The hunt for supporters of the coup has partly paralyzed Turkey's state apparatus. Erdogan has suspended several thousand police and military officials. At the same time, the war against the PKK, the Kurdish terror group, and the military operation in Syria are tying up troops. "At the moment we have more pressing concerns than policing our borders," an official says.

And so a storm is brewing. The neglected inspections, the economic pressure on the refugees in Turkey, the powerlessness of the Greek authorities and the overfilled refugee camps -- this all together is increasing the pressure on the refugee deal. President Erdogan is also threatening to scuttle the deal over the issue of visa-requirements for Turks.

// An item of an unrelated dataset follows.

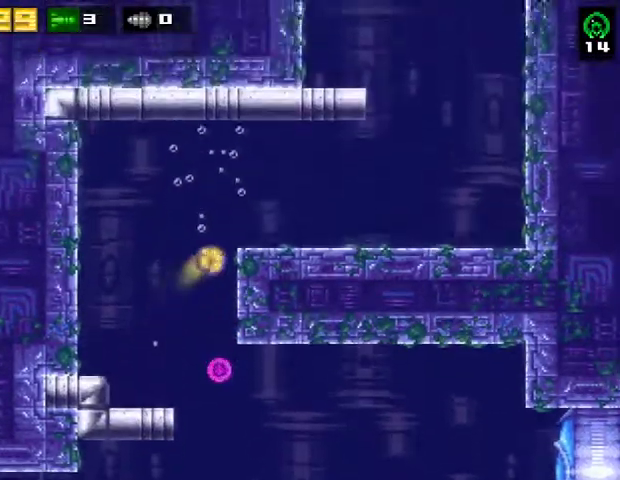
{"buttons": ["CROSS", "DPAD_RIGHT"], "right_stick": "center", "events": [[33, "CROSS", "up"], [133, "R2", "down"], [333, "R2", "up"], [467, "CROSS", "down"]]}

Political advisor Knaus, whom many people describe as the creator of the refugee deal, warns that if the deal fails, chaos could result. Hundreds of thousands of refugees, he says, would arrive in Greece and try to break through the fences to the north. The Balkans would turn into a battleground for migrants, smugglers, border guards and soldiers, Knaus says. "That would be the end of European asylum policy."